Só a prática acompanhada da avaliação e da comparação de experiências poderá dizer
qual o caminho mais adequado a seguir com relação a essa questão. Seja qual for a
opção (mesmo considerando que diversos caminhos podem ser escolhidos), o
importante é não se perder de vista que a essência do campo de estudos CTS é a gênese
e o desenvolvimento dos fenômenos científicos e tecnológicos, bem como suas
implicações sociais e ambientais, em um contexto caracterizado por profundas
inovações técnicas, culturais, organizacionais e institucionais.
Isso significa dizer que ao invés de reduzir o número de disciplinas que se articulam
nesse campo para compor o programa da disciplina (o que poderia ser justificado pela
atual organização e distribuição do tempo escolar), certamente só há sentido em se
pensar a Educação CTS ampliando o conjunto de disciplinas àquelas cujos métodos
sejam utilizados para um mesmo fim. Por exemplo, articular a gestão da inovação
tecnológica com a sociologia da ciência e da tecnologia. E isso é fácil de ser
operacionalizado? Certamente não, mas esse é o imenso desafio de se querer entender a
fronteira do conhecimento científico e tecnológico, suas implicações e a própria
dinâmica transformadora do mundo em que vivemos...

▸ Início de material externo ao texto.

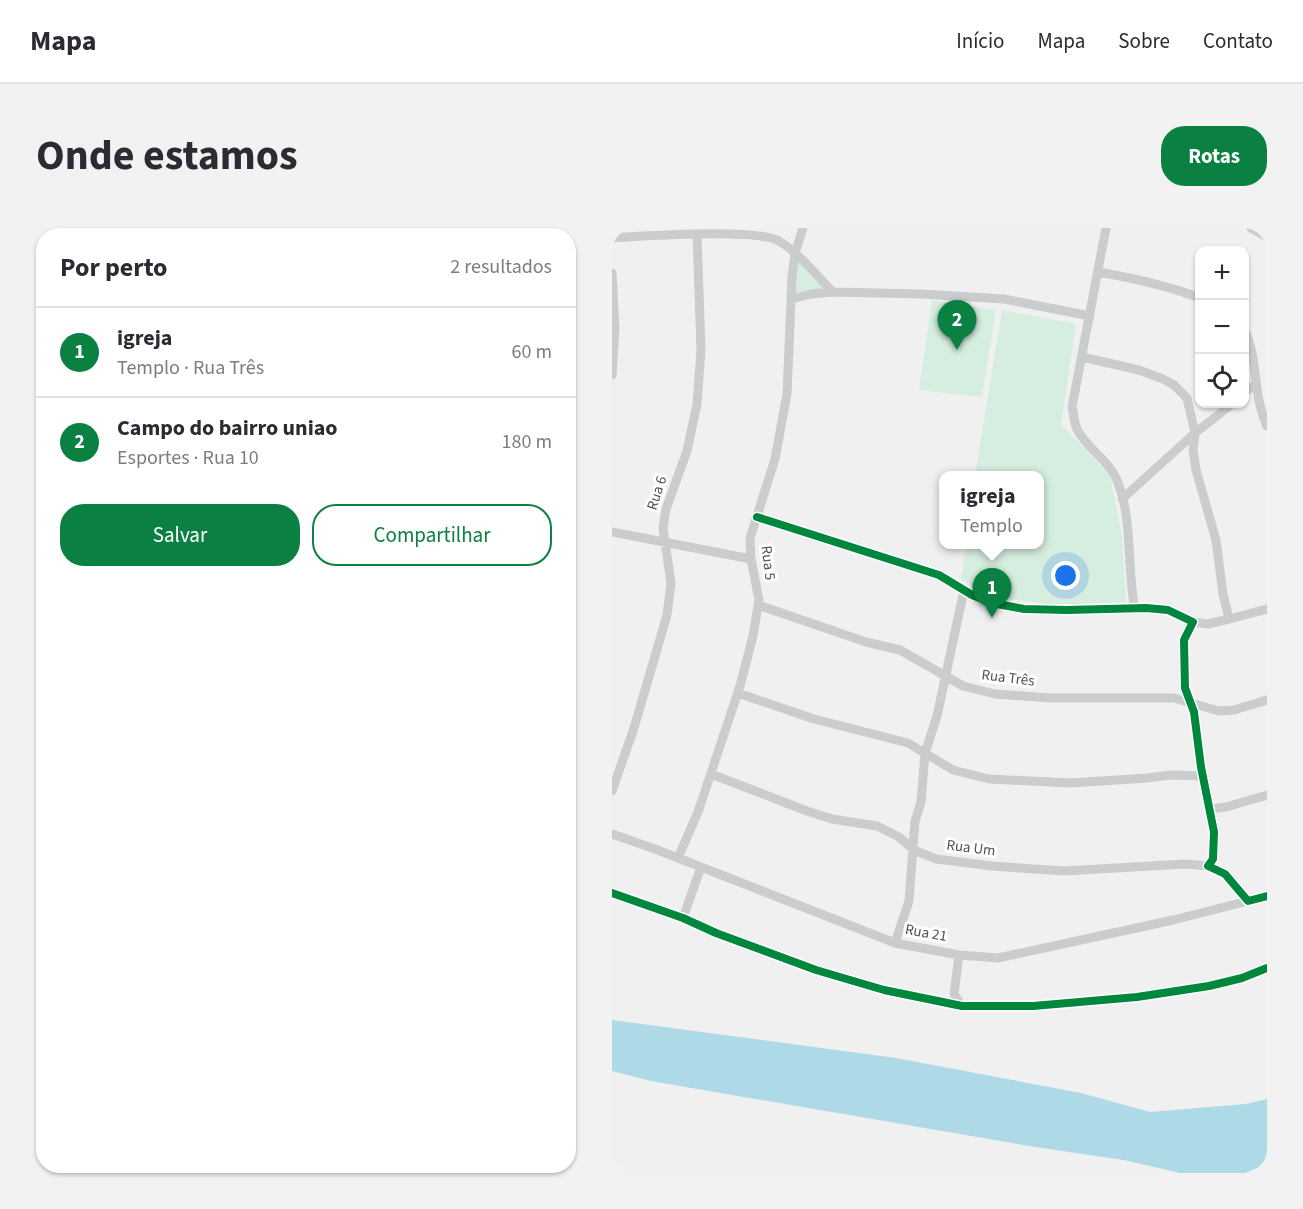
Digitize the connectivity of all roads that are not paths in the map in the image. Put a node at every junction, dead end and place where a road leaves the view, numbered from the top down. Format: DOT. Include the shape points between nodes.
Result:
graph roads {
  1 [pos="803,228"];
  2 [pos="1106,228"];
  3 [pos="1251,228"];
  4 [pos="697,234"];
  5 [pos="1267,237"];
  6 [pos="612,238"];
  7 [pos="795,253"];
  8 [pos="1098,272"];
  9 [pos="612,273"];
  10 [pos="833,292"];
  11 [pos="1195,296"];
  12 [pos="792,299"];
  13 [pos="1090,316"];
  14 [pos="1249,343"];
  15 [pos="1082,357"];
  16 [pos="612,375"];
  17 [pos="1256,384"];
  18 [pos="1249,390"];
  19 [pos="1227,408"];
  20 [pos="1267,426"];
  21 [pos="1195,433"];
  22 [pos="1122,499"];
  23 [pos="757,517"];
  24 [pos="612,532"];
  25 [pos="665,541"];
  26 [pos="752,559"];
  27 [pos="964,590"];
  28 [pos="758,605"];
  29 [pos="1134,609"];
  30 [pos="1267,609"];
  31 [pos="1229,619"];
  32 [pos="1193,622"];
  33 [pos="944,675"];
  34 [pos="738,693"];
  35 [pos="1267,699"];
  36 [pos="1189,701"];
  37 [pos="926,753"];
  38 [pos="711,774"];
  39 [pos="1203,776"];
  40 [pos="612,791"];
  41 [pos="1267,795"];
  42 [pos="1210,809"];
  43 [pos="612,834"];
  44 [pos="914,850"];
  45 [pos="678,858"];
  46 [pos="1208,866"];
  47 [pos="701,867"];
  48 [pos="612,893"];
  49 [pos="1267,896"];
  50 [pos="1248,901"];
  51 [pos="683,918"];
  52 [pos="895,943"];
  53 [pos="959,955"];
  54 [pos="1267,968"];
  55 [pos="962,1006"];
  1 -- 7 [label="street, Rua 5"];
  2 -- 8 [label="street"];
  3 -- 5 [label="street"];
  4 -- 6 [label="street"];
  4 -- 7 [label="street" via="755,234 777,239"];
  4 -- 25 [label="street, Rua 6" via="701,350 697,404 687,451 666,509"];
  7 -- 10 [label="street"];
  7 -- 12 [label="street, Rua 5"];
  8 -- 11 [label="street" via="1169,286"];
  8 -- 13 [label="street"];
  9 -- 16 [label="street"];
  10 -- 12 [label="street"];
  10 -- 13 [label="street" via="1004,299"];
  12 -- 23 [label="street, Rua 5" via="787,394 775,459"];
  13 -- 15 [label="street"];
  14 -- 17 [label="street"];
  15 -- 21 [label="street" via="1139,370 1174,385 1187,398"];
  15 -- 22 [label="street" via="1072,407 1076,428 1115,475"];
  17 -- 18 [label="street"];
  17 -- 20 [label="street" via="1258,404"];
  19 -- 21 [label="street"];
  21 -- 22 [label="street"];
  21 -- 31 [label="street" via="1196,470 1216,540"];
  22 -- 29 [label="street"];
  23 -- 26 [label="street, Rua 5" via="750,538"];
  23 -- 27 [label="street" via="939,575"];
  24 -- 25 [label="street"];
  25 -- 26 [label="street"];
  25 -- 40 [label="street, Rua 6" via="671,583 667,615"];
  26 -- 28 [label="street, Rua 5"];
  27 -- 29 [label="street" via="992,603 1024,609"];
  27 -- 33 [label="street"];
  28 -- 33 [label="street, Rua Três" via="900,650"];
  28 -- 34 [label="street, Rua 5"];
  29 -- 32 [label="street" via="1168,610"];
  30 -- 31 [label="street"];
  31 -- 32 [label="street" via="1209,624"];
  32 -- 36 [label="street" via="1184,640"];
  33 -- 36 [label="street, Rua Três" via="963,686 995,694"];
  33 -- 37 [label="street"];
  34 -- 37 [label="street" via="814,719 908,743"];
  34 -- 38 [label="street, Rua 5"];
  35 -- 36 [label="street, Rua Três" via="1219,711"];
  36 -- 39 [label="street"];
  37 -- 39 [label="street" via="952,770 989,779 1071,783 1171,774"];
  37 -- 44 [label="street"];
  38 -- 44 [label="street, Rua Um" via="832,819 877,826"];
  38 -- 45 [label="street, Rua 5"];
  39 -- 42 [label="street"];
  41 -- 42 [label="street"];
  42 -- 46 [label="street" via="1215,844"];
  43 -- 45 [label="street, Rua 21"];
  44 -- 46 [label="street, Rua Um" via="936,859 1064,871"];
  44 -- 52 [label="street" via="909,901"];
  45 -- 47 [label="street, Rua 21"];
  46 -- 50 [label="street" via="1225,874"];
  47 -- 51 [label="street"];
  47 -- 52 [label="street, Rua 21"];
  48 -- 51 [label="street"];
  49 -- 50 [label="street, Rua 21"];
  50 -- 53 [label="street, Rua 21" via="998,957"];
  51 -- 55 [label="street" via="816,970 884,990"];
  52 -- 53 [label="street, Rua 21"];
  53 -- 55 [label="street" via="954,994"];
  54 -- 55 [label="street" via="1209,986 1137,997 1033,1006"];
}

Deste modo, a Educação CTS vai muito além das questões relativas à incorporação dos
estudantes no mercado de trabalho. Ela diz respeito, sobretudo, à ampliação das
condições para uma análise que reconheça o aspecto humano, econômico e social da
C&T e em consequência valorize uma ação participativa e mediadora, dentro dos
limites históricos, na definição das possíveis políticas a serem priorizadas em CT&I.
Certamente espaços de discussão como este favorecem a troca de experiências entre
pesquisadores de países que têm diversos aspectos em comum e, ao mesmo tempo,
diversas especificidades. Com a palavra, os companheiros da área de estudos CTS.
Bibliografia
López Cerezo, J. A. (1998): Ciencia, Tecnología y Sociedad: el estado de la cuestión en
Europa y Estados Unidos. Revista Iberoamericana de Educación, n. 18, p. 41-68.